いつのまに別れしものぞ別れむと君も云わなくわれも云わなく (吉井 勇)

  60年も生きて来るといろいろある。別れのあいさつをせずに別れた人も一人や二人ではない。忘れることはないが、これから会うこともまずないであろう。今更に勇の歌が心に滲みる。

男をば罵る彼等子を生まず命を賭けず暇あるかな(与謝野晶子)

  平塚雷鳥が創刊した女性解放運動誌「青鞜」に「山は動く」と一文を寄せたのは晶子である。そして上記の歌を詠んだのも晶子である。

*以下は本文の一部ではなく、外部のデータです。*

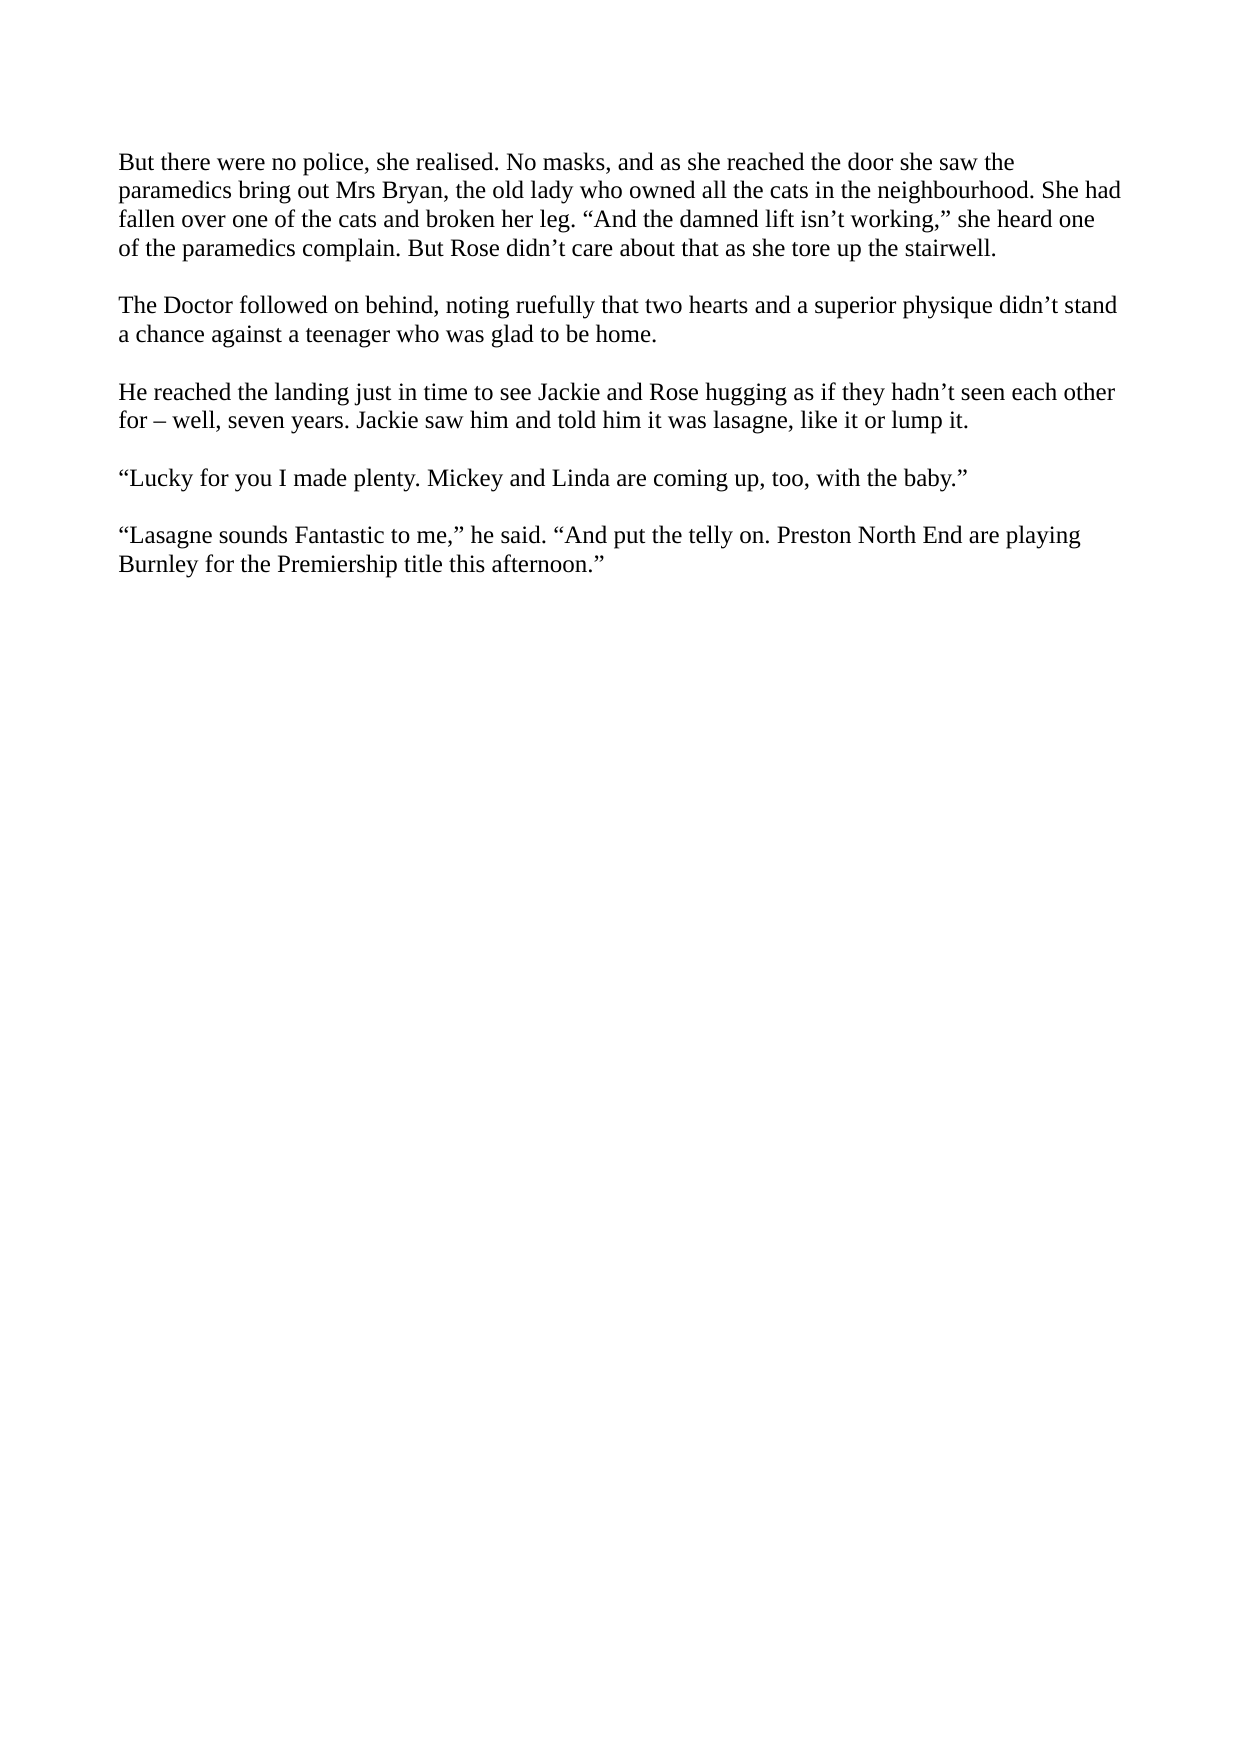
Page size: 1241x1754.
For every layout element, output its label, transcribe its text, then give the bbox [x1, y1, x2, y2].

text “Lucky for you I made plenty. Mickey and Linda are coming up, too, with the baby.” [118, 463, 1122, 492]
text “Lasagne sounds Fantastic to me,” he said. “And put the telly on. Preston North End are playing Burnley for the Premiership title this afternoon.” [118, 521, 1122, 578]
text The Doctor followed on behind, noting ruefully that two hearts and a superior physique didn’t stand a chance against a teenager who was glad to be home. [118, 291, 1122, 348]
text But there were no police, she realised. No masks, and as she reached the door she saw the paramedics bring out Mrs Bryan, the old lady who owned all the cats in the neighbourhood. She had fallen over one of the cats and broken her leg. “And the damned lift isn’t working,” she heard one of the paramedics complain. But Rose didn’t care about that as she tore up the stairwell. [118, 147, 1122, 262]
text He reached the landing just in time to see Jackie and Rose hugging as if they hadn’t seen each other for – well, seven years. Jackie saw him and told him it was lasagne, like it or lump it. [118, 377, 1122, 434]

この歌の前では、筆者が関わってきた男女共同参画の仕事が惨めに思える。家を守り、何人もの子どもを生み育て、歌人としてすさまじいばかりの作品を残した晶子のエネルギーに讃嘆せざるを得ない。かつては多くの母がこの歌のように生きた。

桜ばないのちいっぱい咲くからに命をかけてわが眺めたり(岡本かの子)

  この歌は子ども達の朗誦素材に取り上げてみた。はたして彼等がどのように分るだろうか?筆者も少年の頃にかの子のようなはげしい歌を知っておきたかったと深く思ったことが採用の動機であった。

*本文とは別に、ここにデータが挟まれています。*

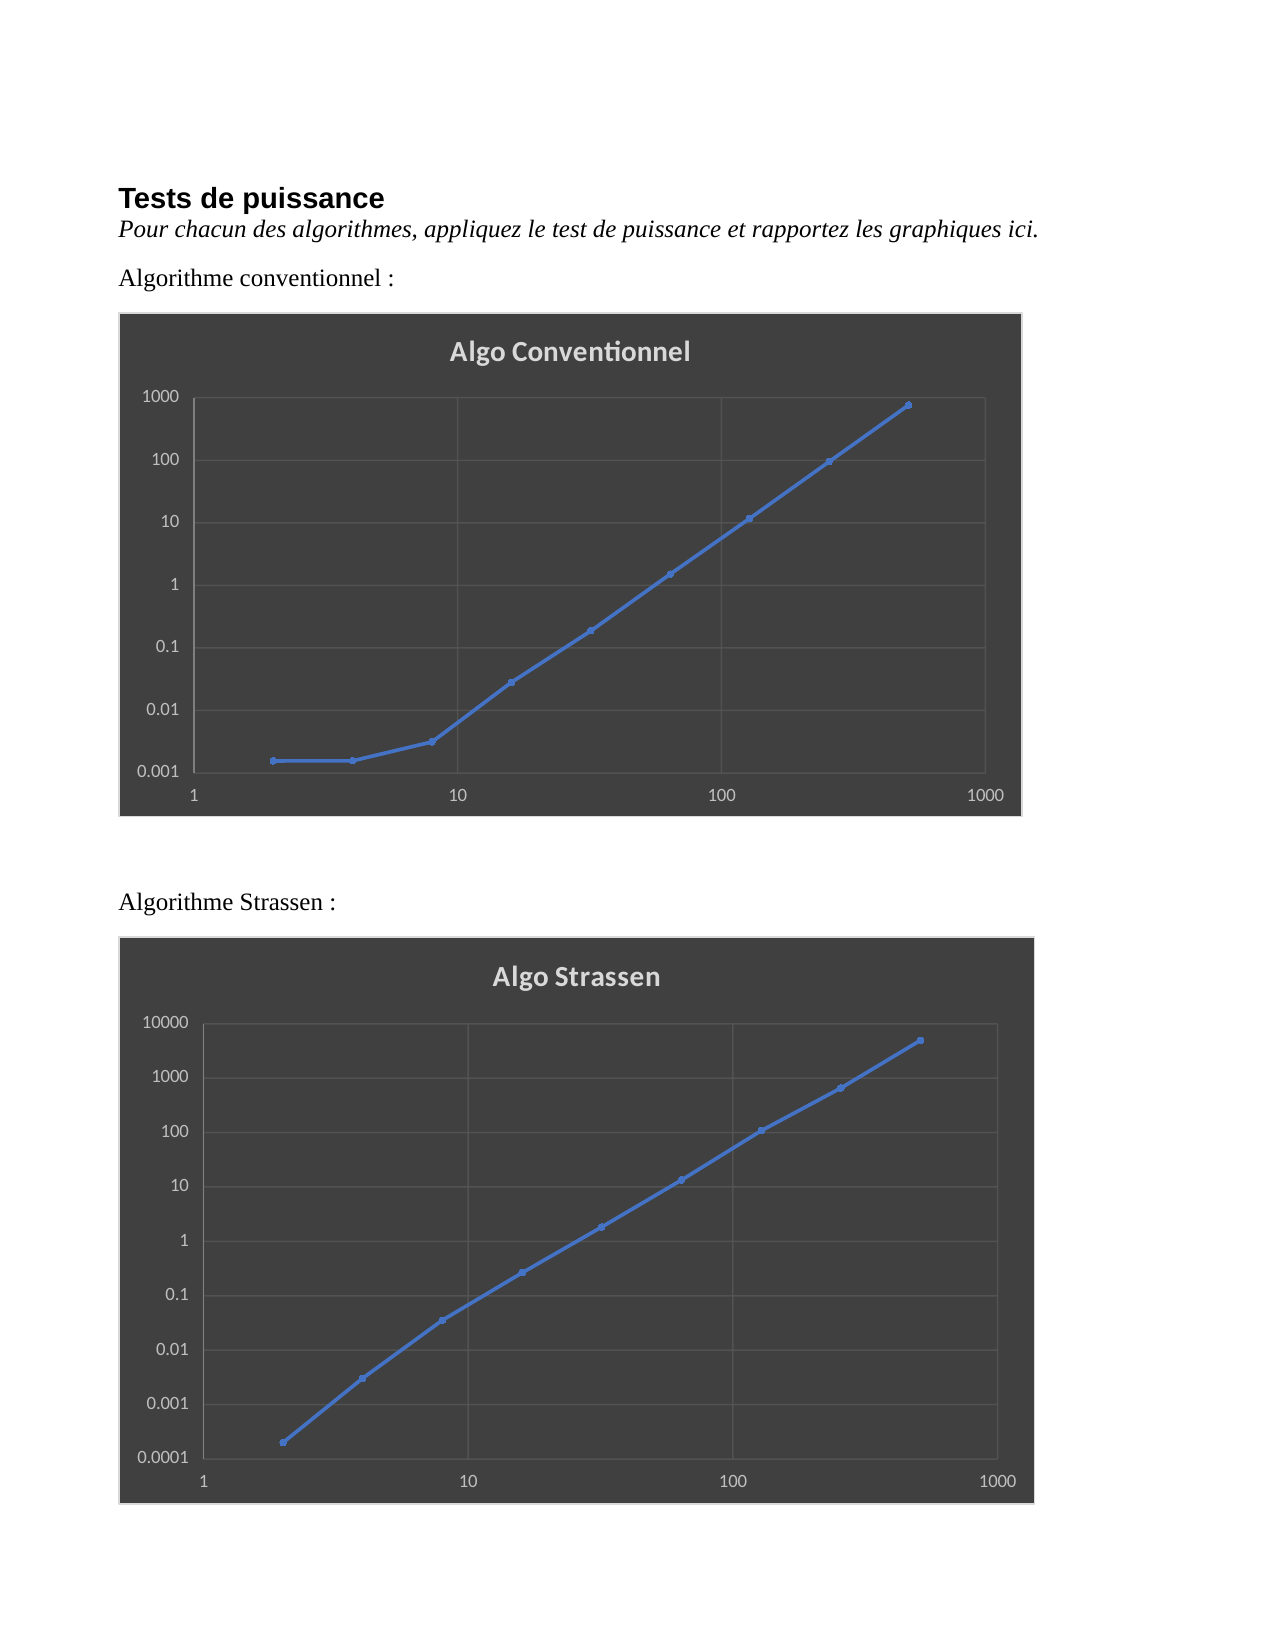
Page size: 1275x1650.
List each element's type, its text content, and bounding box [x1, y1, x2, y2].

われ死なば靴磨きせむと妻はいふどうかその節は磨かせくだされ(吉野秀雄)

   わが娘と息子に教えてやりたいと思った歌である。ひたすらおのれの病いと戦い、子を守り、妻を守り、妻に先立たれ、二人めの妻も必死に守ろうとする秀雄の気迫は"おどけて"いても読むのが辛いほどである。

  中原中也に「冬の長門峡」という詩がある。"蜜柑のような夕日欄干にこぼれたり、ああーそのような時もありき、寒い寒い日なりき"と詩は終わる。誰の人生にも家族のために戦おうと思った日はあるだろう。心細くても自分でやるしかない。哀しくて切なくてどうしようもない時でも自分でやるしかない。寒い寒い日もある。

新しき明日の来るを信ずといふ
自分の言葉に
嘘はなけれどー(石川啄木)

 少年時代以来一番わかるのが啄木である。幼き日から啄木に巡り会えてつくづくよかったと思うこの頃である。